I am a Shakespeare lover since childhood. I am also a Jew. Merchant of Venice is anti-semitic through and through no matter how hard scholars and literature lovers try to re-interpret it.

In the play, Shylock is portrayed as demonic and cold-hearted and has no forgiveness, no warmth, no love except for money and cruel revenge, whereas the Christians are kind, moral people. His motives in the play revolve around money (he plots revenge from the start based on damage caused to his business as well as blind racial hate), not noble ideals or hurt racial pride as this movie wants you to believe. And this characterization is given to him by Shakespeare himself, not by the other characters.

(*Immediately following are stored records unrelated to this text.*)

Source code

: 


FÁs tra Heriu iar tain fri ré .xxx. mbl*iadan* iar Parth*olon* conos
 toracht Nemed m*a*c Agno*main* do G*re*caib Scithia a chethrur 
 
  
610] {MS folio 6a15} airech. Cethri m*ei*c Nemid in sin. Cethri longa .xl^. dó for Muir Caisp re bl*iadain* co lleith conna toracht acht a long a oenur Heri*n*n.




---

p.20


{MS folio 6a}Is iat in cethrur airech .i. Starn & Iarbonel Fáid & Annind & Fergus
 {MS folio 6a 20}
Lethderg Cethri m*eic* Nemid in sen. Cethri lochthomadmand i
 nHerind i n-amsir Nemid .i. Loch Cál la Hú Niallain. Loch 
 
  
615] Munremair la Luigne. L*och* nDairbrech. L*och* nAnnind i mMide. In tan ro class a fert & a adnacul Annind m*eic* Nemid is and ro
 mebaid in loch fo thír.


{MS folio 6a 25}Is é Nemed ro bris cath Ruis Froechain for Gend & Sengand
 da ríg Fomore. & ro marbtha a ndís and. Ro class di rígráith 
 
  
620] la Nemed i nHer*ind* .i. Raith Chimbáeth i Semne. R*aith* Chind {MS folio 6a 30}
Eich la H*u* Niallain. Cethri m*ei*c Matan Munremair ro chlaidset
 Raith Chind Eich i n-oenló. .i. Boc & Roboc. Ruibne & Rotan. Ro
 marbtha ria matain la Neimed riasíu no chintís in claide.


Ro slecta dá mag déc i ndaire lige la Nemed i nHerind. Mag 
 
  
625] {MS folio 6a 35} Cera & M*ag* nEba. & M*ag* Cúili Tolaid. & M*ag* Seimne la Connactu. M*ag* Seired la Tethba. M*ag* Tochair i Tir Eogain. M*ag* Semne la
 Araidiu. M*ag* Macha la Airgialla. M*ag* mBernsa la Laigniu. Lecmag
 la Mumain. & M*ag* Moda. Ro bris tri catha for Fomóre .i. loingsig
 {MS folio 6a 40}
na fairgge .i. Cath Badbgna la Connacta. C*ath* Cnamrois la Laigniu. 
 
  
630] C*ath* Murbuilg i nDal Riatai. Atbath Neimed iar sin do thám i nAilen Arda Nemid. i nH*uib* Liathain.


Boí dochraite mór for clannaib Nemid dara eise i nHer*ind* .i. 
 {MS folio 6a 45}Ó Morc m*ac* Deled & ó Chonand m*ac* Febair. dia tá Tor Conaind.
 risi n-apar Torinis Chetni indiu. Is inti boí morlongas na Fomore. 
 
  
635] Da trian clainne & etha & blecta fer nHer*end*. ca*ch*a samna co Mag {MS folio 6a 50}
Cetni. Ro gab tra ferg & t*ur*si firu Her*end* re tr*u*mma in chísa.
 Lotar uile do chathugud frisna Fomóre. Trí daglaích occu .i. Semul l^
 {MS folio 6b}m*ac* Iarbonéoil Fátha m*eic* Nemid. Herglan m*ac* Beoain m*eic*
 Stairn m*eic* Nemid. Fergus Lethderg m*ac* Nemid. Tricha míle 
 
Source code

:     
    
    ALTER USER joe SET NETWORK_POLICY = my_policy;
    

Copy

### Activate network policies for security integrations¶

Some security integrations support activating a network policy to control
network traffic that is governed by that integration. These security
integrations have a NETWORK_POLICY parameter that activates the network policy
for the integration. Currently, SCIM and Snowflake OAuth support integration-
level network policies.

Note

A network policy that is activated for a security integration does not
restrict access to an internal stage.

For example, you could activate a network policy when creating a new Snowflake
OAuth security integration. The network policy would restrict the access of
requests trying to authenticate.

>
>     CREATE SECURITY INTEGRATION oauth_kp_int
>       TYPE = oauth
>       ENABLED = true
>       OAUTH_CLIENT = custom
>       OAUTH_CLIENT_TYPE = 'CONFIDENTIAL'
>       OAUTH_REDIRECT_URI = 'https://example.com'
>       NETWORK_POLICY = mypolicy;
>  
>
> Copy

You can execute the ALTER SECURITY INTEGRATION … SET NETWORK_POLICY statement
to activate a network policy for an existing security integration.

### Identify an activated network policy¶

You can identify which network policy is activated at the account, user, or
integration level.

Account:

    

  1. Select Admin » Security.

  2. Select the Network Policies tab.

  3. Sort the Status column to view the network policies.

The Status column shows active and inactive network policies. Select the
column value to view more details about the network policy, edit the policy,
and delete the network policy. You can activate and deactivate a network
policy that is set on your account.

As final proof, the happy ending is where the Jew loses his money and is forced to convert to Christianity.

I acknowledge this and move on. It is part of history and I enjoy Shakepeare despite this fact. Therefore I expect a movie based on this play to play it straight. I would much rather see the work adapted for its rich language and storytelling without any whitewashing.

But many of the the bard's artful subtleties and playful characters are lost in this movie. For example, in the last scene where the men discover Portia's undercover work as a man who also took away their rings, instead of the playful game of words and misunderstandings as the truth reveals itself, it becomes a mean-spirited game where two bitchy women play cruelly with their soon-to-be husbands.

So instead, we are only left with lovely detailed sets, fragments of the rich language with poor reinterpretation, poor casting, one intense courtroom scene, and a controversy.

The truth is, I think it would be much easier to identify the anti-semitism in the story and move on if it were left as is. Despite all the whitewashing the makers of this movie pulled out of their hats, there is plenty of hatred left, only now people can make excuses and pretend the portrayal of Jews isn't so bad anymore.

And finally, another problem is with most of the actors being miscast. Pacino is way out of his league and is very uncomfortable with the language, not to mention the horribly fake accent. Fiennes as Bassanio is charmless and awkward with the language. Irons is dependable as always but doesn't do much with his role. Portia is somewhat OK but unlikeable, and covered in bad makeup, just like the movie.